Singapore's placenta-eating mums claim practice benefitted them

Singapore's placenta-eating mums claim practice benefitted them
After giving birth to her daughter Chanel Elizabeth Seah (right) in September last year, Ms Nathalie Chow made her placenta into pills and ate them.

SINGAPORE - Business manager Nathalie Chow believes she flouted traditional confinement practices for new mothers and got away with it without falling ill because she ate her own placenta, which was made into pills.

The 29-year-old says: "Old folks say the goodness of your body should be kept within the body. After birth, you lose the 'qi' or energy. Taking your own placenta restores it."
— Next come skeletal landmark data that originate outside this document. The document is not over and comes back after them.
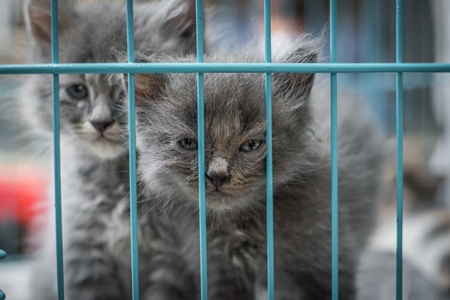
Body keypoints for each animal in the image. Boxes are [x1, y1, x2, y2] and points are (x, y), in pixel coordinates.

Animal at [21, 0, 197, 300]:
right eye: (78, 90)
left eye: (125, 93)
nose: (100, 122)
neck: (119, 184)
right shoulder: (82, 252)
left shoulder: (174, 259)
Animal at [122, 38, 386, 300]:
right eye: (188, 143)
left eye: (251, 145)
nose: (217, 175)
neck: (242, 224)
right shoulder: (220, 271)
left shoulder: (328, 262)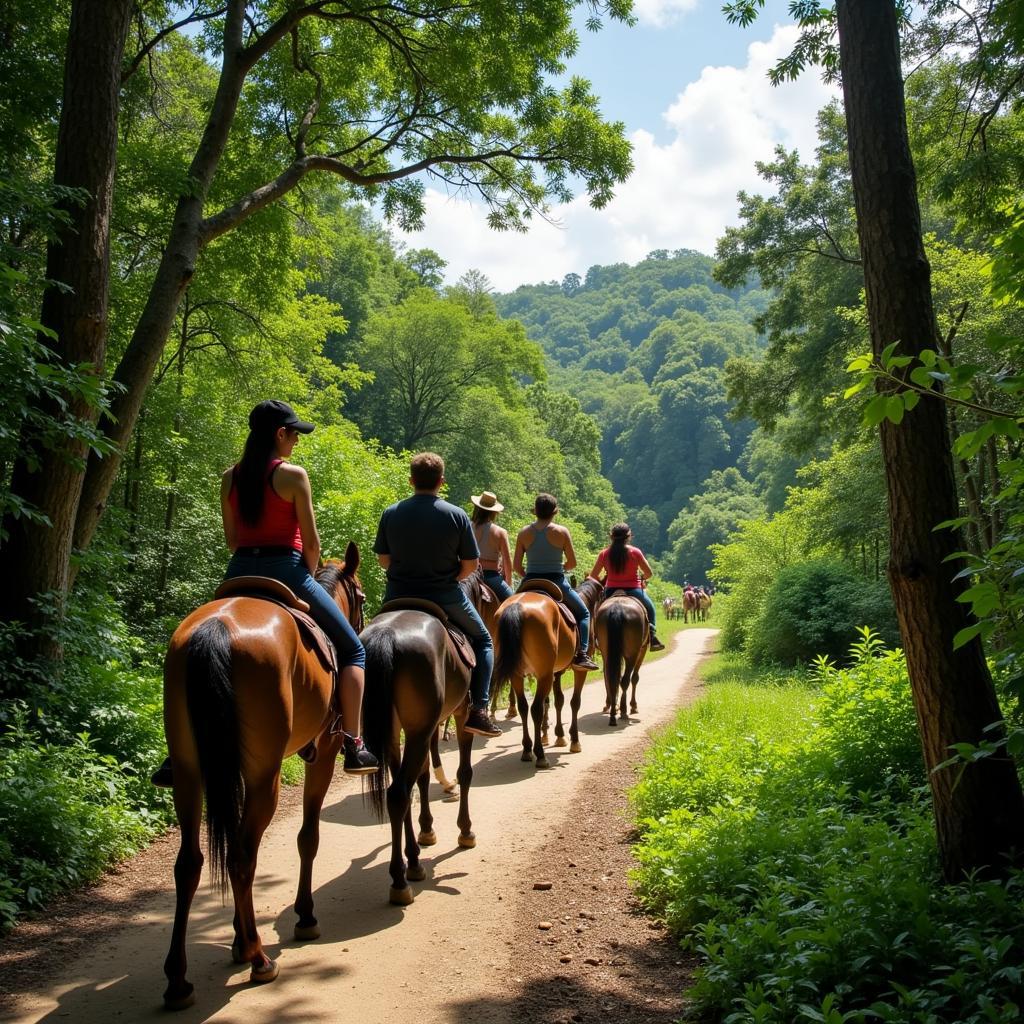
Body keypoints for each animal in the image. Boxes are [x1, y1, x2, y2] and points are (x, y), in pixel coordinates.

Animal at [157, 544, 366, 1007]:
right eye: (361, 597)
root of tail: (215, 628)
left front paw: (236, 938)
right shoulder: (323, 754)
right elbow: (308, 837)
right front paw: (304, 916)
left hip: (189, 774)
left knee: (192, 862)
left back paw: (179, 980)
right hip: (263, 776)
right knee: (240, 857)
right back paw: (259, 959)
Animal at [360, 577, 491, 905]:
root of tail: (386, 635)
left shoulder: (429, 727)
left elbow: (422, 777)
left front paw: (426, 831)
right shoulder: (460, 716)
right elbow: (465, 773)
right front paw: (465, 832)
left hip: (396, 734)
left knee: (400, 792)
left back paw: (413, 862)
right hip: (418, 730)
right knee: (398, 794)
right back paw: (399, 880)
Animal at [593, 593, 647, 729]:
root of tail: (616, 608)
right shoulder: (642, 651)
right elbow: (635, 678)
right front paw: (633, 706)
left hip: (606, 652)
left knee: (610, 678)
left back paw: (612, 712)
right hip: (632, 654)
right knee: (625, 680)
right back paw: (623, 711)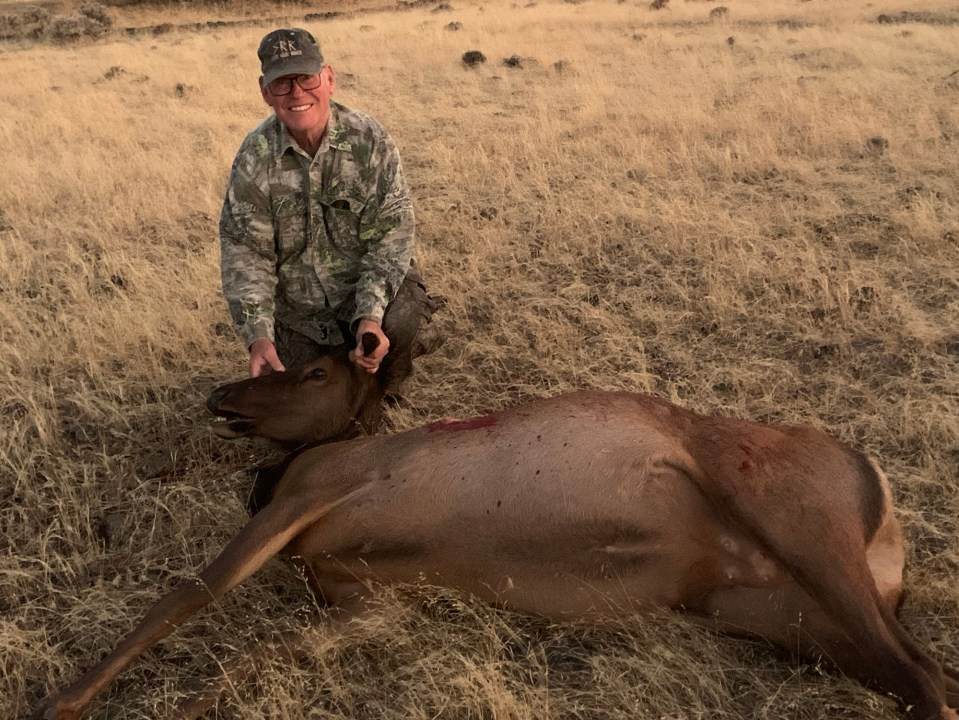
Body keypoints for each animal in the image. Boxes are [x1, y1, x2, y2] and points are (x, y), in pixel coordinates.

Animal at [33, 335, 959, 720]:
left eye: (316, 369)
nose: (221, 393)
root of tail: (880, 498)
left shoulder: (302, 504)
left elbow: (181, 599)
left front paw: (60, 701)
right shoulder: (368, 605)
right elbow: (258, 658)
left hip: (804, 534)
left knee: (925, 674)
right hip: (778, 616)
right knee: (918, 675)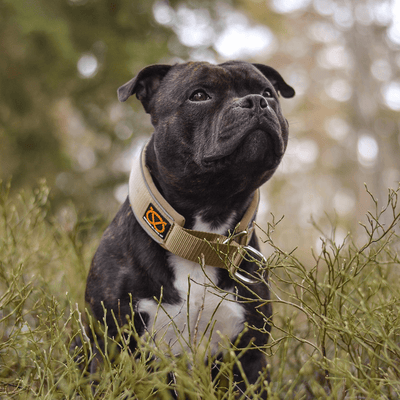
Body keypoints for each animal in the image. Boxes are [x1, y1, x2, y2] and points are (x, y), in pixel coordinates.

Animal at [85, 61, 294, 396]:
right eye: (199, 95)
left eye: (267, 92)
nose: (256, 102)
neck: (200, 238)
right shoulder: (111, 346)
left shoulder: (249, 359)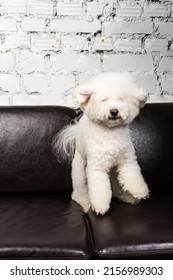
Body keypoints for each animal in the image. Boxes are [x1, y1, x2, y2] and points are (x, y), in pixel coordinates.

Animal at [53, 71, 149, 214]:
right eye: (104, 100)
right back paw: (84, 202)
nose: (114, 111)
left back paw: (126, 196)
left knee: (118, 181)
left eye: (121, 99)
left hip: (115, 168)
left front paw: (140, 191)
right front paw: (100, 206)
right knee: (80, 188)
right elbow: (99, 189)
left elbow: (133, 176)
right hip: (79, 167)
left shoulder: (127, 161)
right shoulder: (97, 168)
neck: (111, 132)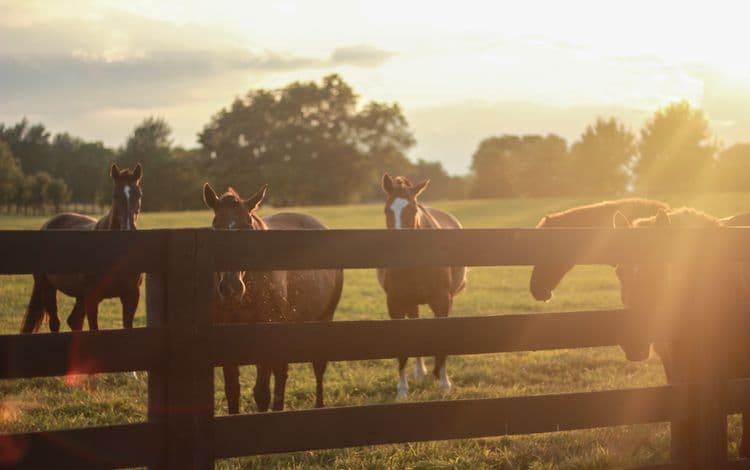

Private tutor Vanessa Teo, 36, says the difference between taking and not taking the pills was stark for her.

Nine years ago, after giving birth to her first child Gabriel, she was "exhausted" for two months, had body aches and felt dizzy.

It was different after the birth of her second child Naomi, now five. She got her confinement nanny to clean, steam and dry the placenta before asking Eu Yan Sang to process it into pills.

"I was back to my normal self within a week and was not breathless and didn't feel so dizzy."

The placenta is the organ through which oxygen and nutrients are transferred from the mother to the foetus during pregnancy. It is rich in iron and proteins.